Content starts

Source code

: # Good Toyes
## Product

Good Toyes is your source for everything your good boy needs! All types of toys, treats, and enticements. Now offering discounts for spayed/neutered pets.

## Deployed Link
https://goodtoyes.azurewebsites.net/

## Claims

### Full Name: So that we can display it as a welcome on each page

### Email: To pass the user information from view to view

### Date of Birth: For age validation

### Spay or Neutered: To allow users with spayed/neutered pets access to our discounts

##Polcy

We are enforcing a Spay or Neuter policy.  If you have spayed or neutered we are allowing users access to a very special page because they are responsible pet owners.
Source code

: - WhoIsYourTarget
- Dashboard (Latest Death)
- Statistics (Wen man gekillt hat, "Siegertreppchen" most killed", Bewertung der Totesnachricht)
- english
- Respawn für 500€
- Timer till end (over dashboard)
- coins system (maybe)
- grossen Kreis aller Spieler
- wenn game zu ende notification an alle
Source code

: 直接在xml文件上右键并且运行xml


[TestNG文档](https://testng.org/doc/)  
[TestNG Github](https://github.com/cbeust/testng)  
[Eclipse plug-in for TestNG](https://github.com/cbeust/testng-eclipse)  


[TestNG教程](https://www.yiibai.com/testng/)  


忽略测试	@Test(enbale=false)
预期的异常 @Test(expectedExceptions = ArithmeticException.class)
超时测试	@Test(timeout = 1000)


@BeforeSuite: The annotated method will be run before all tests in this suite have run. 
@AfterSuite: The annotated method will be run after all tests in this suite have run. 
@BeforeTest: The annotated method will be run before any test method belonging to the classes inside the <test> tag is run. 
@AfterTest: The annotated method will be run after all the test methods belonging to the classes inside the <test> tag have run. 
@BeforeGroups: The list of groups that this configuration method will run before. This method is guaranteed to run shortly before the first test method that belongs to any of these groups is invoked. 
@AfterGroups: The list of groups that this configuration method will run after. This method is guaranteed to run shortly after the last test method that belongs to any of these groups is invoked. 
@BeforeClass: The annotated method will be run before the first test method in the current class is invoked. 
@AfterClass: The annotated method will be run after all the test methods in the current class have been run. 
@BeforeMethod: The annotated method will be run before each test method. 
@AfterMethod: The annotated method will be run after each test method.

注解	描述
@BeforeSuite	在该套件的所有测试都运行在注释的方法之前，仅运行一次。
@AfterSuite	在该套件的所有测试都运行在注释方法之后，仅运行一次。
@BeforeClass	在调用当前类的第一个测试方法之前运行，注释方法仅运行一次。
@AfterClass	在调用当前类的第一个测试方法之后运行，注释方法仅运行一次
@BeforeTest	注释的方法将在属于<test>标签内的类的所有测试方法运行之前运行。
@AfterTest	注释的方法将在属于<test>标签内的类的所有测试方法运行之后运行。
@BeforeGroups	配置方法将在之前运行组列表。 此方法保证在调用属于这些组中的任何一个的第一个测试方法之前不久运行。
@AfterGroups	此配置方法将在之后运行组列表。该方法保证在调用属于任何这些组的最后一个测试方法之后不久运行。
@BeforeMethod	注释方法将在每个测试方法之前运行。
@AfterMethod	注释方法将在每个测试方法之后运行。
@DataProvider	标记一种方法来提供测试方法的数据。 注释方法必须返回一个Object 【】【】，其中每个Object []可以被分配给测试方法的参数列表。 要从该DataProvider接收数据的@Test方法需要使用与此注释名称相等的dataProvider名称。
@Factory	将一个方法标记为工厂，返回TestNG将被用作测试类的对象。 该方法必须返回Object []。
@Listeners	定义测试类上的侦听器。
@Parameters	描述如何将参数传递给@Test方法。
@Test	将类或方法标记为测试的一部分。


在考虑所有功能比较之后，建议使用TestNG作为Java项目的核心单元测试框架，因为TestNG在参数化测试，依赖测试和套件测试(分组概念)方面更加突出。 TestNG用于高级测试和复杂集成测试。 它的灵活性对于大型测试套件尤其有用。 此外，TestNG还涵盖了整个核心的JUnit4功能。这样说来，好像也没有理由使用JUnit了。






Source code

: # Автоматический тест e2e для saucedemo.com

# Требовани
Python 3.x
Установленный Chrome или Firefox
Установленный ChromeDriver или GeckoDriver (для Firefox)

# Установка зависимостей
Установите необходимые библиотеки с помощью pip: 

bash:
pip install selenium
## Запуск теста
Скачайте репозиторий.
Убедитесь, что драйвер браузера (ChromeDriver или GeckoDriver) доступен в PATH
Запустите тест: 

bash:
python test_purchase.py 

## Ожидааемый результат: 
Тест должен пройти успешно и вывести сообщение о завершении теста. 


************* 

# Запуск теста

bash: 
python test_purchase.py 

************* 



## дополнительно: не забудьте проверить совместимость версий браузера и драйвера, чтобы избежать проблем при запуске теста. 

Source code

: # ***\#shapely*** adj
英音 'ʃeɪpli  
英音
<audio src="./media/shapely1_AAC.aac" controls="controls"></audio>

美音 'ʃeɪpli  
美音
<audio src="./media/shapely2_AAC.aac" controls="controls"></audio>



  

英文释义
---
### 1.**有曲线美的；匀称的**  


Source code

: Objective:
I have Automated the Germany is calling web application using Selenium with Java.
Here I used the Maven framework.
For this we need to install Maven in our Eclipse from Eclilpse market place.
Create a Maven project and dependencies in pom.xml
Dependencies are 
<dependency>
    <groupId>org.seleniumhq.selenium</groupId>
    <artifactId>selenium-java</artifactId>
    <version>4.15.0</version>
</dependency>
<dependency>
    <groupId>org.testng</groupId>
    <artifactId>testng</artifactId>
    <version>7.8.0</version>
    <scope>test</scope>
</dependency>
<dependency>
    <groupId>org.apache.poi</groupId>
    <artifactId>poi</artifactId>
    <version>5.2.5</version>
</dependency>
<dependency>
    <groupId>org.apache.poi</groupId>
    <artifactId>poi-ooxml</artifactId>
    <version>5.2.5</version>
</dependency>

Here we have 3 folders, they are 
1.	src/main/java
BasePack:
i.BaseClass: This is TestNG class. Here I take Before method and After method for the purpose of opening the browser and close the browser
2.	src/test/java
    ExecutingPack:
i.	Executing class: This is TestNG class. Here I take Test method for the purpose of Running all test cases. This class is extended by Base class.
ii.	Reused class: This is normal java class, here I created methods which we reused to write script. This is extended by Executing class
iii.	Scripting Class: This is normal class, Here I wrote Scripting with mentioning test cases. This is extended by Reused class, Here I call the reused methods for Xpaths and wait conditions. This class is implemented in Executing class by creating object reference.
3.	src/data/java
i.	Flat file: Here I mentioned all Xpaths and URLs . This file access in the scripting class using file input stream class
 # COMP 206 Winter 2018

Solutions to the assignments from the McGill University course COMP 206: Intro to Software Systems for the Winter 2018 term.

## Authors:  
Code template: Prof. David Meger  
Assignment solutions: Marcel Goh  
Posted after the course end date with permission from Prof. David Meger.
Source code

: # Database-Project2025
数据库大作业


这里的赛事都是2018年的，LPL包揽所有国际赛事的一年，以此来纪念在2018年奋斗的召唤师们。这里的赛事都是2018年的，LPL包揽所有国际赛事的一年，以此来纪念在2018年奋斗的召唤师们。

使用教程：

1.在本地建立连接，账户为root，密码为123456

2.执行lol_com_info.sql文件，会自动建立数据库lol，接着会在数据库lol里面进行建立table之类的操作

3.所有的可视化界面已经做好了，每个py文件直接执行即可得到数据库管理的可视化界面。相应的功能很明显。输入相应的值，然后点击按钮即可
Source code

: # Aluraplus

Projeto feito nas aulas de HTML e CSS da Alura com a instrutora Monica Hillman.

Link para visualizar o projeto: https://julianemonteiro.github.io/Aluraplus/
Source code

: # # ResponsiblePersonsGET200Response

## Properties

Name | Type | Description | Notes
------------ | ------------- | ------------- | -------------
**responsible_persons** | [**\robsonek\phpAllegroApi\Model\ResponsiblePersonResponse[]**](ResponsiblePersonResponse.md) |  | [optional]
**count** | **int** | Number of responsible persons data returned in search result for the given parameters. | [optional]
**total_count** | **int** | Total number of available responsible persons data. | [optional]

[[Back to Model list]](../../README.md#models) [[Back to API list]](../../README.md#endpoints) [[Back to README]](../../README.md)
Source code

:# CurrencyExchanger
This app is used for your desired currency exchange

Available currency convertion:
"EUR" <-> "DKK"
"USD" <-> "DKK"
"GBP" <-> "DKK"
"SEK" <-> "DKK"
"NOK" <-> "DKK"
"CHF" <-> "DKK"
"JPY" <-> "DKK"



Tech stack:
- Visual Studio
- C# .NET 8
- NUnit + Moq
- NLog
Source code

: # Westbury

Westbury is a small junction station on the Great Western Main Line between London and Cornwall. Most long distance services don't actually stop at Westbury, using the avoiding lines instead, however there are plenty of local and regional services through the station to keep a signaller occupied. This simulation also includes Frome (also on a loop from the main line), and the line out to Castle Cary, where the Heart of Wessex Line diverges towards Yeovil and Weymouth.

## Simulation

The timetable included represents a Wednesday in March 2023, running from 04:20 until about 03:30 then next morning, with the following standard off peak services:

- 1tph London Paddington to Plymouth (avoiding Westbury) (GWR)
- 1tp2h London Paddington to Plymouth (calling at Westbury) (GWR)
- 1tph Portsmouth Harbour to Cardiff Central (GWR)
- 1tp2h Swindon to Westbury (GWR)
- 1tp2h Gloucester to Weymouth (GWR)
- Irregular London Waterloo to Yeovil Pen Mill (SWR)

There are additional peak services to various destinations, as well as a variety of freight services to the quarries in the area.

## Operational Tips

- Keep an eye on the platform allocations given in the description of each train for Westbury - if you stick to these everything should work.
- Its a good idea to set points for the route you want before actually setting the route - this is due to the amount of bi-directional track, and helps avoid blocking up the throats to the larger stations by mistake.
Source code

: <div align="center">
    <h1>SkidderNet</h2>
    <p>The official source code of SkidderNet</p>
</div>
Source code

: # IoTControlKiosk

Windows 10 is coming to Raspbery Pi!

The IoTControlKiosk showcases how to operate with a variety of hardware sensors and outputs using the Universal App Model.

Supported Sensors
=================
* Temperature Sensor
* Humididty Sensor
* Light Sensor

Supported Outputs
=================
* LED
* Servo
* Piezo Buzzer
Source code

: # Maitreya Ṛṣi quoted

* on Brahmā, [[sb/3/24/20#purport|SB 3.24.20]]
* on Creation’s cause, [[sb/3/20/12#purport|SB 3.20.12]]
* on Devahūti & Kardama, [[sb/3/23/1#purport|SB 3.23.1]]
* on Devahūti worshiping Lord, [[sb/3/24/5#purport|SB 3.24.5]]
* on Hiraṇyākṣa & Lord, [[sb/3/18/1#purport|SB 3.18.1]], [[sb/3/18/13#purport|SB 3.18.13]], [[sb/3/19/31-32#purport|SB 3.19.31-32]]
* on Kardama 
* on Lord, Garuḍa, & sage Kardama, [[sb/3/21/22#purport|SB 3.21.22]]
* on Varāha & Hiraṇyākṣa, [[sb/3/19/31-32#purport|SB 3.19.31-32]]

Content ends

Which of the lines in the listing above include "Xpaths"? Report each of them.

iii.	Scripting Class: This is normal class, Here I wrote Scripting with mentioning test cases. This is extended by Reused class, Here I call the reused methods for Xpaths and wait conditions. This class is implemented in Executing class by creating object reference.
i.	Flat file: Here I mentioned all Xpaths and URLs . This file access in the scripting class using file input stream class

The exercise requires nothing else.